- PROBLEM TO WORK ON: Restate word for word the entries below, starting with the line with "illustrated in Figure" and continuing through the line with "and full resolution". Include both of those lines and no others.

Dataset entries
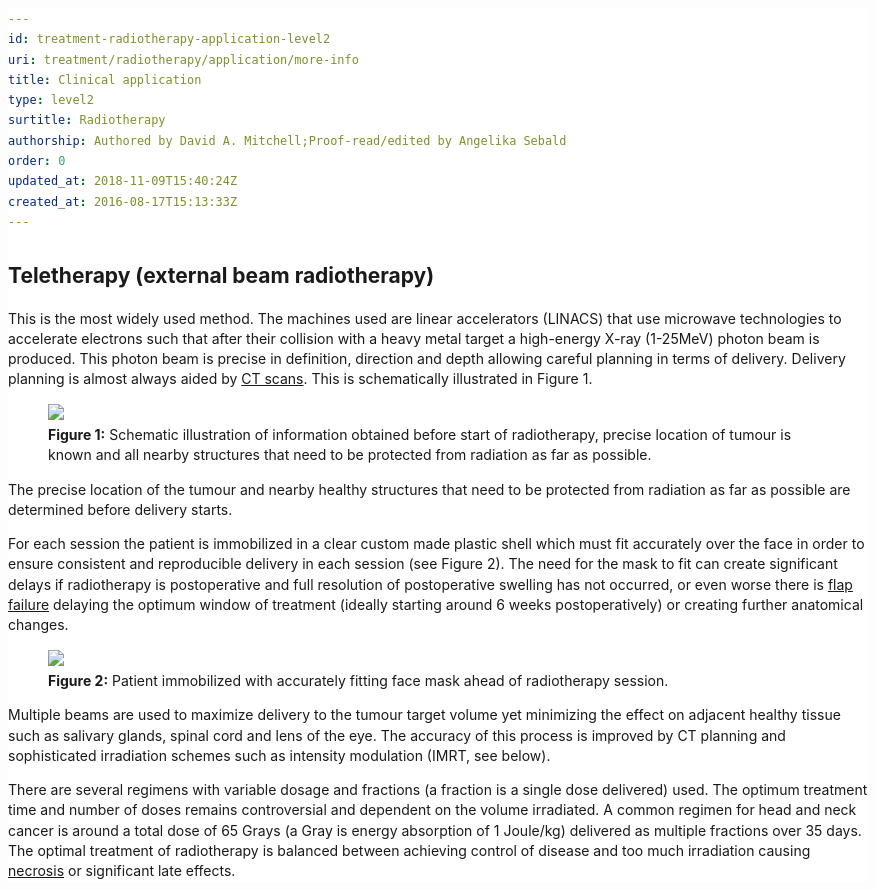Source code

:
 ```yaml
---
id: treatment-radiotherapy-application-level2
uri: treatment/radiotherapy/application/more-info
title: Clinical application
type: level2
surtitle: Radiotherapy
authorship: Authored by David A. Mitchell;Proof-read/edited by Angelika Sebald
order: 0
updated_at: 2018-11-09T15:40:24Z
created_at: 2016-08-17T15:13:33Z
---
```


<h2>Teletherapy (external beam radiotherapy)</h2>
<p>This is the most widely used method. The machines used are linear
    accelerators (LINACS) that use microwave technologies to
    accelerate electrons such that after their collision with
    a heavy metal target a high-energy X-ray (1-25MeV) photon
    beam is produced. This photon beam is precise in definition,
    direction and depth allowing careful planning in terms of
    delivery. Delivery planning is almost always aided by
    <a href="/diagnosis/tests/ct-scans">CT scans</a>. This is schematically illustrated in Figure
        1.</p>
<figure><img src="/treatment/radiotherapy/application/level2-figure1.png">
    <figcaption><strong>Figure 1:</strong> Schematic illustration of information
        obtained before start of radiotherapy, precise location
        of tumour is known and all nearby structures that need
        to be protected from radiation as far as possible.</figcaption>
</figure>
<p>The precise location of the tumour and nearby healthy structures
    that need to be protected from radiation as far as possible
    are determined before delivery starts.</p>
<p>For each session the patient is immobilized in a clear custom
    made plastic shell which must fit accurately over the face
    in order to ensure consistent and reproducible delivery in
    each session (see Figure 2). The need for the mask to fit
    can create significant delays if radiotherapy is postoperative
    and full resolution of postoperative swelling has not occurred,
    or even worse there is <a href="/treatment/surgery/reconstruction">flap failure</a>    delaying the optimum window of treatment (ideally starting
    around 6 weeks postoperatively) or creating further anatomical
    changes.</p>
<figure><img src="/treatment/radiotherapy/application/level2-figure2.jpg">
    <figcaption><strong>Figure 2:</strong> Patient immobilized with accurately
        fitting face mask ahead of radiotherapy session.</figcaption>
</figure>
<p>Multiple beams are used to maximize delivery to the tumour target
    volume yet minimizing the effect on adjacent healthy tissue
    such as salivary glands, spinal cord and lens of the eye.
    The accuracy of this process is improved by CT planning and
    sophisticated irradiation schemes such as intensity modulation
    (IMRT, see below).</p>
<p>There are several regimens with variable dosage and fractions
    (a fraction is a single dose delivered) used. The optimum
    treatment time and number of doses remains controversial
    and dependent on the volume irradiated. A common regimen
    for head and neck cancer is around a total dose of 65 Grays
    (a Gray is energy absorption of 1 Joule/kg) delivered as
    multiple fractions over 35 days. The optimal treatment of
    radiotherapy is balanced between achieving control of disease
    and too much irradiation causing <a href="/diagnosis/a-z/necrosis">necrosis</a>    or significant late effects.</p>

- ANSWER SECTION:
    <a href="/diagnosis/tests/ct-scans">CT scans</a>. This is schematically illustrated in Figure
        1.</p>
<figure><img src="/treatment/radiotherapy/application/level2-figure1.png">
    <figcaption><strong>Figure 1:</strong> Schematic illustration of information
        obtained before start of radiotherapy, precise location
        of tumour is known and all nearby structures that need
        to be protected from radiation as far as possible.</figcaption>
</figure>
<p>The precise location of the tumour and nearby healthy structures
    that need to be protected from radiation as far as possible
    are determined before delivery starts.</p>
<p>For each session the patient is immobilized in a clear custom
    made plastic shell which must fit accurately over the face
    in order to ensure consistent and reproducible delivery in
    each session (see Figure 2). The need for the mask to fit
    can create significant delays if radiotherapy is postoperative
    and full resolution of postoperative swelling has not occurred,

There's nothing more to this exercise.